=== EXCERPT ===
[Start of Attachment]

# Problem 4186 from Crux Mathematicorum

### Solution 1

If $\displaystyle \int_0^1f(x)dx=0,$ then, since $f$ is continuous and $f(x)\ge 0,$ for $x\in [0,1],$ $f\equiv 0$ and hence the inequality stands. The same conclusion holds if $\displaystyle \int_0^1g(x)dx=0.$ So we assume that

$\displaystyle I=\int_0^1f(x)dx\gt 0$ and $\displaystyle J=\int_0^1g(x)dx\gt 0.$

The required inequality is equivalent to

$\displaystyle \int_0^1h(x)\left(\frac{f(x)}{I}-\frac{g(c)}{J}\right)dx\ge 0.$

Define the function $\phi:\,[0,1]\rightarrow\mathbb{R}$ as $\displaystyle \phi(x)=\frac{f(x)}{I}-\frac{g(c)}{J},$ $x\in [0,1].$ Clearly, $\phi$ is continuous and convex. Moreover,

$\displaystyle \int_0^1\phi(x)dx=\frac{1}{I}\int_0^1f(x)dx-\frac{1}{J}\int_0^1g(x)dx=1-1=0,$

and also $\phi(0)=0.$ Now, the required inequality is equivalent to $\displaystyle \int_0^1h(x)\phi(x)dx\ge 0.$

If $\phi$ is increasing on $[0,1],$ then, since $\phi(0)=0$ and $\displaystyle \int_0^1\phi(x)dx=0,$ we deduce $\phi\equiv 0$ and we are done. A similar conclusion holds if $\phi$ is decreasing. Otherwise, since $\phi$ is convex, we know that there is $t\in (0,1)$ such that $\phi$ is decreasing on $[0,t]$ and increasing on $[t,1].$ Thus it follows that $\phi(1)\ge 0$ and that there is $c\in (),1)$ such that $\phi(x)\le 0$ for $x\in [0,c]$ and $\phi(x)\ge 0$ for $x\in [c,1].$ Then, for $x\in [0,c],$ $h(x)-h(c)\le 0$ and, therefore, $h(x)\phi(x)\ge h(c)\phi(x),$ for $x\in [0,c].$ Similarly, $h(x)\phi(x)\ge h(c)\phi(x),$ for $x \in [c,1].$ Thus, $h(x)\phi(x)\ge h(c)\phi(x)$ on $[0,1]$ and

$\displaystyle \int_0^1h(x)\phi(x)dx\ge\int_0^1h(c)\phi(x)dx=0,$

which completes the proof.

[End of Attachment]

=== DATA SHOWN ===
[Start of Attachment]

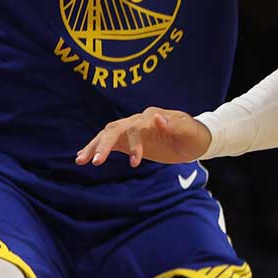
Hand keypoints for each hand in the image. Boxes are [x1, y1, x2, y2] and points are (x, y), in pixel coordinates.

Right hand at [75, 107, 211, 166]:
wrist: (197, 140)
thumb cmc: (194, 135)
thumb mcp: (189, 131)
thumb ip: (175, 124)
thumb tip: (156, 118)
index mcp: (152, 116)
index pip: (136, 126)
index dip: (134, 143)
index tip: (136, 161)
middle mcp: (139, 120)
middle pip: (115, 128)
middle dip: (104, 144)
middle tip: (95, 161)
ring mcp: (133, 130)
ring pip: (108, 134)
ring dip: (95, 146)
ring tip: (81, 160)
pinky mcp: (130, 141)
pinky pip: (110, 143)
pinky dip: (97, 148)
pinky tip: (83, 157)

[End of Attachment]

=== EXERCISES TO COMPLETE ===
a. Answer these questions about the Problem 4186 solution, one answer per line:
(i) What letters stand for the integrals of f and g over [0,1]?
(ii) What two properties of φ are called clear?
(iii) What value does φ(0) take?
b. Quote the part of the Problem 4186 solution starting at "If $\phi$ is increasing" and ending at "completes the proof.".
c. Continue the Problem 4186 solution from where it stops.

=== SOLVED PROBLEMS ===
a.
(i) I for the integral of f, and J for the integral of g.
(ii) φ is continuous and convex.
(iii) φ(0) = 0.

b.
If $\phi$ is increasing on $[0,1],$ then, since $\phi(0)=0$ and $\displaystyle \int_0^1\phi(x)dx=0,$ we deduce $\phi\equiv 0$ and we are done. A similar conclusion holds if $\phi$ is decreasing. Otherwise, since $\phi$ is convex, we know that there is $t\in (0,1)$ such that $\phi$ is decreasing on $[0,t]$ and increasing on $[t,1].$ Thus it follows that $\phi(1)\ge 0$ and that there is $c\in (),1)$ such that $\phi(x)\le 0$ for $x\in [0,c]$ and $\phi(x)\ge 0$ for $x\in [c,1].$ Then, for $x\in [0,c],$ $h(x)-h(c)\le 0$ and, therefore, $h(x)\phi(x)\ge h(c)\phi(x),$ for $x\in [0,c].$ Similarly, $h(x)\phi(x)\ge h(c)\phi(x),$ for $x \in [c,1].$ Thus, $h(x)\phi(x)\ge h(c)\phi(x)$ on $[0,1]$ and

$\displaystyle \int_0^1h(x)\phi(x)dx\ge\int_0^1h(c)\phi(x)dx=0,$

which completes the proof.

c.
### Solution 2

Integrating by parts and capitalizing the cumulative function:

$lhs=\int_0^1 g(x) h(x) \, dx\, \times \int_0^1 f(x) \, dx =F(1) \left(G(1) h(1)-\int_0^1 g(x) h'(x) \, dx\right)$

$rhs=\int_0^1 f(x) h(x) \, dx \,\times \int_0^1 g(x) \, dx=G(1) \left(F(1) h(1)-\int_0^1 f(x) h'(x) \, dx\right)$

$rhs-lhs=F(1) \int_0^1 g(x) h'(x) \, dx-G(1) \int_0^1 f(x) h'(x) \, dx \; \text{ with }h'(x)\geq 0$

We multiply both sides with a constant $\lambda$ such as $\lambda \int_0^1 h'(x) \, dx=1$.

Owing to concavity

$\lambda \int_0^1 g(x) h'(x) \, dx \leq G(1)$

and convexity

$\lambda \int_0^1 f(x) h'(x) \, dx \geq F(1)$

QED

### Acknowledgment

This is Problem 4186 from the Canadian Crux Mathematicorum; the problem was posed by Florin Stanescu. Leo Giugiuc was the only one, besides the proposer, who submitted a correct solution. His solution was featured in the magazine. I am grateful to Leo Giugiuc who kindly shared with me the problem and his solution (Solution 1). Solution 2 is by N. N. Taleb.